26M Flops Facial Landmark Detection

This is a PyTorch Implementation of https://github.com/610265158/face_landmark which is built with Tensorflow. Thanks very much for his pioneer contribution and impressing results. Also respect towards PFLD https://arxiv.org/pdf/1902.10859.pdf.

Here is a Demo with 23M file size :D. 女神迪丽热巴。

Other Chinese famous actors:

这个库是610265158的face_landmark库的PyTorch实现,用户名是他的QQ号,赶紧去面基。

Introduction

The training and inference strategies are just copy of 610265158. WingLoss, Multi-layer feature concatenation, Headpose/Face classification assisted training are all used. The differences with 610265158 are:

  1. I trained the model with the Slim network. The computation cost with 160 input is 26.5M Flops.
  2. I trained the model with 300W-LP dataset.
  3. I added LK optical flow smoothing at inference stage.
  4. Original PyTorch, ONNX, MNN python inference code are included.
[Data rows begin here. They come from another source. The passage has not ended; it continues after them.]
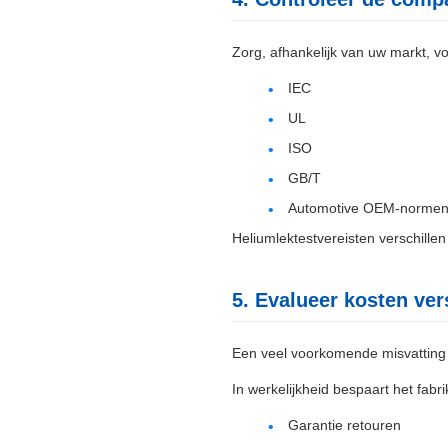
Zorg, afhankelijk van uw markt, v
IEC
UL
ISO
GB/T
Automotive OEM-norme
Heliumlektestvereisten verschille
5. Evalueer kosten ve
Een veel voorkomende misvatting i
In werkelijkheid bespaart het fab
Garantie retouren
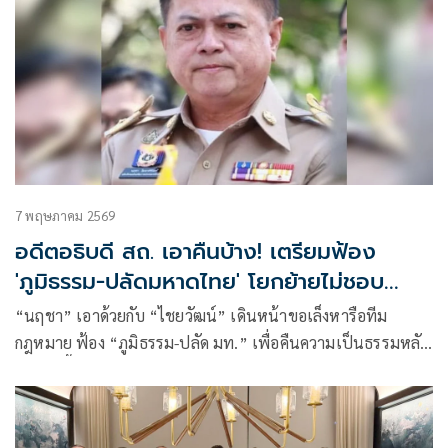
7 พฤษภาคม 2569
อดีตอธิบดี สถ. เอาคืนบ้าง! เตรียมฟ้อง
'ภูมิธรรม-ปลัดมหาดไทย' โยกย้ายไม่ชอบ
กฎหมาย
“นฤชา” เอาด้วยกับ “ไชยวัฒน์” เดินหน้าขอเล็งหารือทีม
กฎหมาย ฟ้อง “ภูมิธรรม-ปลัด มท.” เพื่อคืนความเป็นธรรมหลัง
ก.พ.ค. ชี้คำสั่งย้ายไม่ชอบด้วยกฎหมาย ย้ำเป็นบรรทัดฐานให้
ข้าราชการผู้ไม่ปฏิบัติตามระเบียบกฎหมายต้องพึงสังวร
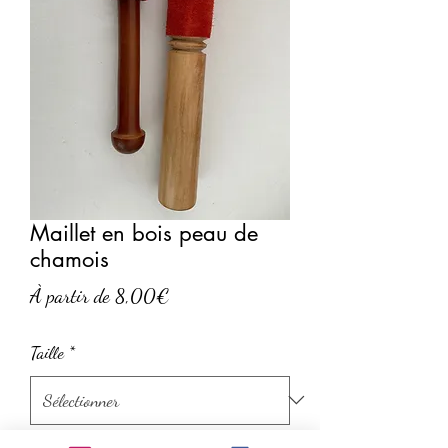
Maillet en bois peau de
chamois
Prix
À partir de
8,00€
promotionnel
Taille
*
训练和推理处理基本是抄上面那个人的。该用的策略都用了。不同点主要是用更轻量的Slim网络和用300W-LP训练模型。Slim网络的结构特别适合通过MNN在移动端上使用。光流跟踪主要是提升视觉稳定性。另外,工程提供了一个简易的人脸检测器来Demo效果,直接把 https://github.com/Linzaer/Ultra-Light-Fast-Generic-Face-Detector-1MB 这个库里的模型包装了一下就拿来用了。你们可以换成自己的。

Environment

  1. The code is tested on Windows 10. Linux should also be OK. Inference code should work on Mac OS, but Training... 兄弟别想不开。
  2. PyTorch 1.2.0.
  3. OpenCV 4.1.2.30.
  4. Python3

其它版本应该都问题不大,如果有问题,自行翻墙解决。

Train

Modify data_dir variable in make_json.py, and run it. It will generate train.json and val.json. The data_dir should be organized as:

├── 300VW
│   ├── 001_annot
│   ├── 002_annot
│       ....
├── 300W
│   ├── 01_Indoor
│   └── 02_Outdoor
├── AFW
│   └── afw
├── HELEN
│   ├── testset
│   └── trainset
├── IBUG
│   └── ibug
├── LFPW
│   ├── testset
│   └── trainset

Yes, the code above is also copied from 610265158.

Then run python train.py.

In my experience, the training is extremely slow, especially with the exploding balanced training sets. You can run recon_dataset.py before run python train.py to accelerate the training by reduce the size of the images.

这个recon_dataset.py的原理就是把图片裁一下,这样训练的时候读数据的时候能快一些。

I trained with about 4 hours per epoch on my RTX2060. Sad...

Demo

Run demo.py. Change the code as you need.

Others

谁如果训练出了效果更好的模型请分享一下,还有其它问题的话我们Issue见。